La baisse attendue des quotas de crabe dans la zone du sud du golfe Saint-Laurent aurait pu être contrebalancée par des prix avantageux en 2025. Toutefois les menaces de tarifs brandies par le président américain Donald Trump gâchent des conditions de marché qui auraient pu être avantageuses.
Daniel Desbois, président de l’Association des crabiers gaspésiens, s’attend à un total admissible de captures (TAC) de 15 086,81 tonnes métriques dans la zone 12 en 2025. Il s’agirait d’une baisse de 33,32 % par rapport au contingent de 22 626,39 tonnes de 2024, lui-même frappé d’une chute de quota 29 % comparativement à celui de 2023.
«On en a vu d’autres. L’imposition de tarifs est plus haïssable que tout le reste. On essaie d’avoir de la prévisibilité dans le secteur des pêches. On aurait donc une baisse de 62,32 % du TAC en 2 ans et une autre baisse attendue en 2026», précise Daniel Desbois.
Même si les gestionnaires des stocks de crabe des neiges du ministère fédéral des Pêches et des Océans ne se sont pas encore prononcés sur le quota de 2025, M. Desbois s’attend à ce que ce contingent s’aligne sur les règles de l’approche de précaution utilisée par le ministère depuis plus de 20 ans.

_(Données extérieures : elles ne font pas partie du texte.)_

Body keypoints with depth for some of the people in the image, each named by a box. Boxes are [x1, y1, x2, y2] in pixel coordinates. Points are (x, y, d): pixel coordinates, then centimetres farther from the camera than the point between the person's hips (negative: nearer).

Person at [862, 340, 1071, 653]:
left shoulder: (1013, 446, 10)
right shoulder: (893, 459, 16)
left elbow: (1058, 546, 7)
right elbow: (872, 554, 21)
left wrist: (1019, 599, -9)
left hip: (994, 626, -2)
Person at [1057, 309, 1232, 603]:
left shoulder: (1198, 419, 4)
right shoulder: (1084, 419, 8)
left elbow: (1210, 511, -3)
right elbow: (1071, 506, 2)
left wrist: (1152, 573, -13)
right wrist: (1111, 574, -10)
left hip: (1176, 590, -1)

«Depuis qu’on a instauré cette formule, on n’a pas de surprise. La baisse de la biomasse est plus élevée qu’on avait prévu. On avait prévu 20-25 %; c’est 24 % dans l’ensemble du golfe, mais 33 % pour la zone 12», spécifie M. Desbois.
Les quotas individuels seront fortement réduits en 2025. «Ce ne sont pas les pires qu’on a vus, mais ça donne entre 160 000 et 180 000 livres. Ça n’aura pas une incidence sur le prix parce que globalement, il y aura le même crabe sur les marchés parce que l’offre mondiale reste la même (autour de 200 000 tonnes), mais ce marché est vide. Le pronostic pour le prix payé aux pêcheurs est assez bon», analyse-t-il.
Il y a toutefois l’écueil des tarifs américains qui entre en jeu. Quand Pêche Impact a parlé à Daniel Desbois, à la toute fin de février, le tarif de 25 % sur les produits marins était supposé entrer en vigueur le 4 mars, pour ensuite être reporté au 2 avril, avec un flottement inhérent au flou dans lequel Donald Trump aime s’entourer.
«L’impact? C’est tôt pour le savoir. Généralement, on a une idée du prix même si le Boston Seafood Show n’est pas arrivé. S’il n’y a pas de tarifs, ou si les tarifs sont reportés, la saison sera courte et on pourrait passer à travers les mailles du filet», souligne M. Desbois.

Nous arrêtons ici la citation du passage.